Heavy rains in India and Bangladesh as super cyclone bears down
May 21 2020
"Amphan" has visited the state a year after cyclone Fani barrelled through vast parts of Odisha on May 3, claiming at least 64 lives and destroying vital infrastructure.
There were also concerns for hundreds of Rohingya thought to be out at sea in rickety boats that have been denied entry by Thailand and Malaysia in recent weeks because of coronavirus restrictions.
This would be the first super cyclonic storm in the Bay of Bengal since the 1999 super cyclone that killed more than 9,000 people.
The department also pointed that Super cyclone Amphan centred at 7.30 a.m. on May 20, 2020, as an extremely severe cyclonic storm over northwest Bay of Bengal about, 125 km almost east-southeast of Paradip, 225 km south of Digha and 380 km southwest of Khepupara in Bangladesh.
Over five lakh people have been taken to shelters in West Bengal and over one lakh in Odisha, the National Disaster Response Force (NRDF) chief said today in a press briefing.
Meteorologists said Amphan had caused large-scale damage with tidal waves, severe flooding and mudslides in the Sundarbans area. "We don't know how to handle it", India's West Bengal state leader Mamata Banerjee told reporters. They spoke of flooded homes, electricity transformers exploding and power cuts. I have been prepared for a while.

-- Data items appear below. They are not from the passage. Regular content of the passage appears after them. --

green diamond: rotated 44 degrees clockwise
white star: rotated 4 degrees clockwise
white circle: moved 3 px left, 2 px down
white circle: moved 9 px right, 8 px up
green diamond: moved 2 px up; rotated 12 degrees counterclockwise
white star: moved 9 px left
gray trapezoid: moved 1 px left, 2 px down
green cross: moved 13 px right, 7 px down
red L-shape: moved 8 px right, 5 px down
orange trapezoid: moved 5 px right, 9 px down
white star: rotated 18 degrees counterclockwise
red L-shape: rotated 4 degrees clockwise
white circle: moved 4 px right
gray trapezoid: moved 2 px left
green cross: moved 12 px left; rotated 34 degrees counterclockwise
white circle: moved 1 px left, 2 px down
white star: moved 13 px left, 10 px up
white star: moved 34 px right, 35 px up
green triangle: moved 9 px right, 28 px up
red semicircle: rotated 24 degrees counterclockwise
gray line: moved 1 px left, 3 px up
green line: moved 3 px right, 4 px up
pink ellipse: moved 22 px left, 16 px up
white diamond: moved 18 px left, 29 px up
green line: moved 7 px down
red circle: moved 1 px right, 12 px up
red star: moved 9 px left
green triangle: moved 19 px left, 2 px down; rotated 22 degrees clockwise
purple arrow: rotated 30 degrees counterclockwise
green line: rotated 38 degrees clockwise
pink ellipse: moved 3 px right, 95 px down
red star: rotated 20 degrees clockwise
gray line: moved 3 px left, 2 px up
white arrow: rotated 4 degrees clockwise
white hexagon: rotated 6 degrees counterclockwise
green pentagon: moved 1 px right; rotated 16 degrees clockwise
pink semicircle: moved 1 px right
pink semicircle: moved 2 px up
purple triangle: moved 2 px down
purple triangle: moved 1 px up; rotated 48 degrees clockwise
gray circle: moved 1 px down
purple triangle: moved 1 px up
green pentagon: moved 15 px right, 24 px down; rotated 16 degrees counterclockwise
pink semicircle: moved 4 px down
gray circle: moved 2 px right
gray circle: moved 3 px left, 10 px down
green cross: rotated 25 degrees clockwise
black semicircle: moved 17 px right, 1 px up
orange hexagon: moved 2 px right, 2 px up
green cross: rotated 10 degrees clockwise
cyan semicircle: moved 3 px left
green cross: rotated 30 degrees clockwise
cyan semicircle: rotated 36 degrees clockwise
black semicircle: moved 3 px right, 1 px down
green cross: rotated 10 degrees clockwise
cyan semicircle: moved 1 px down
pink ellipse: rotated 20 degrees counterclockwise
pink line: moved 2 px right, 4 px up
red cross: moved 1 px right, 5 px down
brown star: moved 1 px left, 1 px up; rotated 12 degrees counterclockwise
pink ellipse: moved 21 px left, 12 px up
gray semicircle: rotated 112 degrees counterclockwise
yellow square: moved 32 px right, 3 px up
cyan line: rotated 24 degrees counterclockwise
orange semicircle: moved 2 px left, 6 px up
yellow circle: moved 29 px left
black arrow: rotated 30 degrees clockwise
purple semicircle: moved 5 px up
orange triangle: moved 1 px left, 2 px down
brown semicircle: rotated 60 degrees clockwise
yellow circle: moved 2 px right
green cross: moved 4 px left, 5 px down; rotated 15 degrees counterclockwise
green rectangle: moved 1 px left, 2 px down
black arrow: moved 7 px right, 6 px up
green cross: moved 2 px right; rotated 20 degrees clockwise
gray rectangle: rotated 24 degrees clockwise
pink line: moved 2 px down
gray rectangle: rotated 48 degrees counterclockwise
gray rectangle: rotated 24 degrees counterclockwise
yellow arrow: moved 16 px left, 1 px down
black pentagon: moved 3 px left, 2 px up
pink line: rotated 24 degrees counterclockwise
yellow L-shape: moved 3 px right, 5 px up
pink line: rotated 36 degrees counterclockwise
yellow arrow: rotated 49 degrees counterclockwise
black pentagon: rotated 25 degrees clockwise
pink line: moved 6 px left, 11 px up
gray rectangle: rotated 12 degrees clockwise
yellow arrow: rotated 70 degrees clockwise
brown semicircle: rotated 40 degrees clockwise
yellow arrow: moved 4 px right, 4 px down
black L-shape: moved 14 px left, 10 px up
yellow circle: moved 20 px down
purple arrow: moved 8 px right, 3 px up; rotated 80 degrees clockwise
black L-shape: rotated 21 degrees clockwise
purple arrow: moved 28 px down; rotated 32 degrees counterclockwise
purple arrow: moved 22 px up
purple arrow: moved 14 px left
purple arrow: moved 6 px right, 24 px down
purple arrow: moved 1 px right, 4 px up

The UN and human rights groups are also gravely anxious for hundreds of Rohingya refugees who they believe could be on boats in the Bay of Bengal, and possibly in the storm's path, after trying to flee to Malaysia and Thailand but being blocked by authorities in those countries from landing. "There is no power at the moment".
Thousands of Red Cross and Red Crescent volunteers have been mobilised across India, Bangladesh and Myanmar to share early warning messages, help communities prepare and support evacuations where needed.
Cyclone Amphan brewed in the Bay of Bengal to become one of the strongest storms to hit the region in years
Bangladesh has reported two other deaths - both caused by falling trees. "Cyclone Amphan is also a major threat to the millions of vulnerable Bangladeshis living in low-lying flood-prone coastal areas", Dipankar Datta, country director of Oxfam in Bangladesh said in a statement.
"Our biggest challenge is going to be ensuring that the millions of people at risk of losing their homes and livelihoods get the relief and shelter they need, while doing all we can to keep them safe from the new coronavirus". Warm ocean water is where storms get their energy, and the amount of heat trapped in the top 700 metres (2,300 feet) of the seas has increased.
Bangladesh authorities had feared Amphan will be the most powerful storm front since Cyclone Sidr killed about 3,500 people in 2007.
The cyclone comes as ten of thousands of migrant workers flee cities for their villages during India's lockdown to curb the spread of coronavirus.
Orissa Post reported that the state's Special Relief Commissioner (SRC) PK Jena said the state government has made arrangements for evacuating over 11 lakh people as a precautionary measure.
It was expected to hit land between the districts of Chittagong and Khulna, just 150 km (93 miles) from refugee camps housing more than a million Rohingya in flimsy shelters.
The UN and human rights groups are also gravely anxious for Rohingya refugees who they believe could be on boats in the Bay of Bengal, and possibly in the storm's path, after trying to flee to Malaysia and Thailand but being blocked by authorities in those countries from landing.